There's a non-trivial sense in which you'd be justified calling this O(1), inasmuch as the edit script "delete yours, insert mine" can be yielded up as an edit script without even reading "yours" or "mine", simply yielding "yours" and "mine" by reference. That's in a more abstract sense than something "diff" could take. However, with at most a slight change to "diff" (and I'm not sure it's even that, I think it may have this already I'm just not checking for an HN post), you can yield an O(1) "delete yours" and then insert mine, so it's O(N) without the M [1].
In UNIX terms you can just spec out "cp mine yours" as the edit script, which is O(1) from the perspective of the diff algorithm. Applying that script is O(N), of course, but generating it is constant.
1: Super pedants will note that O(N + M) isn't terribly meaningful here since adding two linear terms means you can reduce that to O(N) under the big-O rules. However, I've always like keeping the information like that in the O notation, in some sense precisely because O(N+M) is-equivalent-to O(N) in big-O terms, but if you have additional knowledge like for some reason, M is exponential in a term you care about you can generate the new big-O term that you care about. In graph theory, my professor tended to want to express O(edges) as O(nodes^2), but I always liked retaining the O(edges) because O(edges) yields useful information if you know you have a sparse graph, for instance, whereas O(nodes^2) removes that. To his credit, he never marked me down for it, which puts him ahead of a lot of professors and their personal preferences...
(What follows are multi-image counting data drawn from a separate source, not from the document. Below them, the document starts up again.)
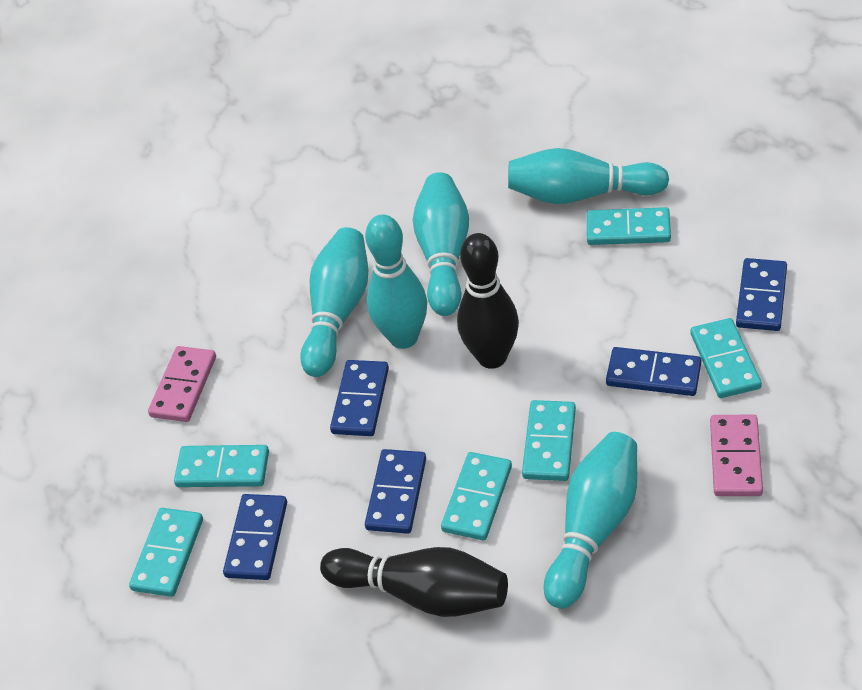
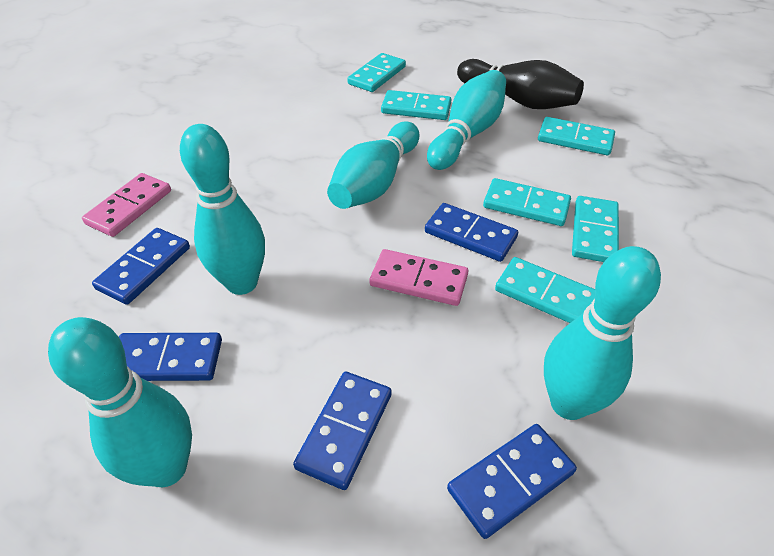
black bowling pin: 2 -> 1

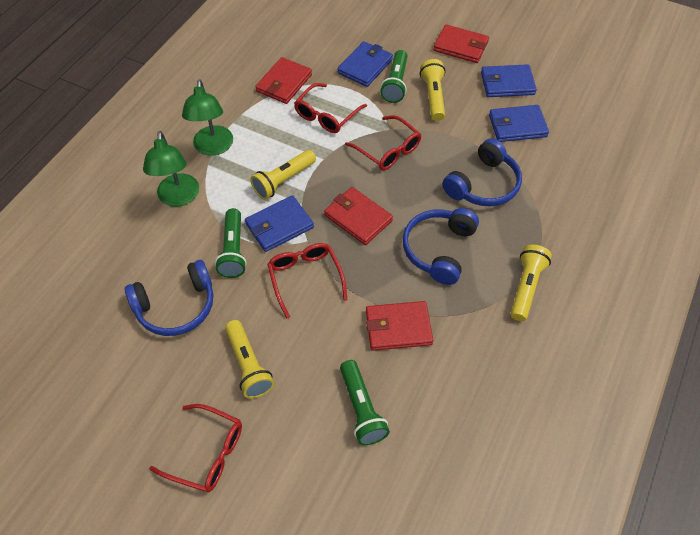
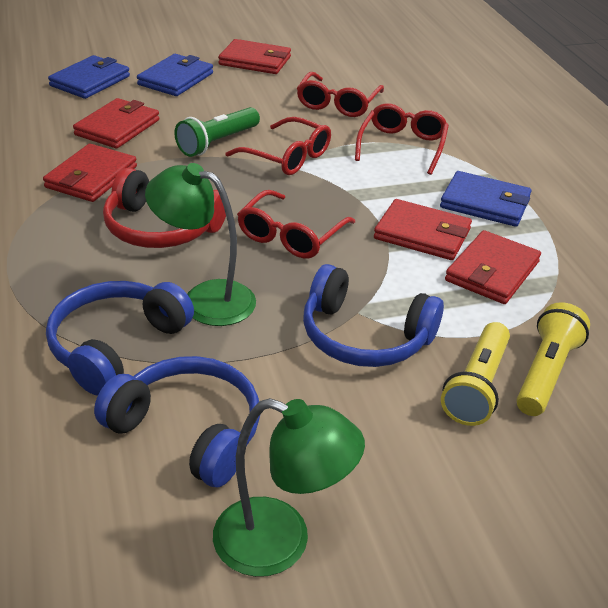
blue wallet: 4 -> 3
green flashlight: 3 -> 1
red headphones: 0 -> 1
red wallet: 4 -> 5
yellow flashlight: 4 -> 2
O(N + M) is not equivalent to O(N) if you make no assumptions about the relative growths of N and M, that's why it's actually meaningful to keep both terms around. You can only reduce it to O(N) when N dominates M (M = O(N)).
In the case of file size inputs to a diff algorithm, it would not normally make sense to discuss how one file is going to be "exponentially" larger than another or something. They just are what they are, the bare inputs to the function in question.
By contrast, graphs can have significantly different relationships between nodes and edges, for instance, with sparse vs. dense graphs.
One could construct a situation in which file size inputs are varying related to each other in some O(...)-significant way, but it would be very strained, especially in the context of a diff algorithm (why are you trying to diff things significantly different in size at all?). You can fiddle with almost any O(...) pronouncement that way, e.g., "adding two integers isn't O(1)". True enough, but generally, more detail then we are looking for.
You’re wrong, the sizes of both input files are commonly considered when analysing algorithms that work on two files. Consider a problem that could be solved by sorting one of the files and then stepping through both files item by item (not saying that any meaningful problem with this property exists, it’s just an example). Then you would have a complexity of O(n log n + m) assuming n is the size of the file being sorted.
There is valuable information in running time being linear in the size of both files. You could define n as the combined size if you wanted to, but that could be confusing.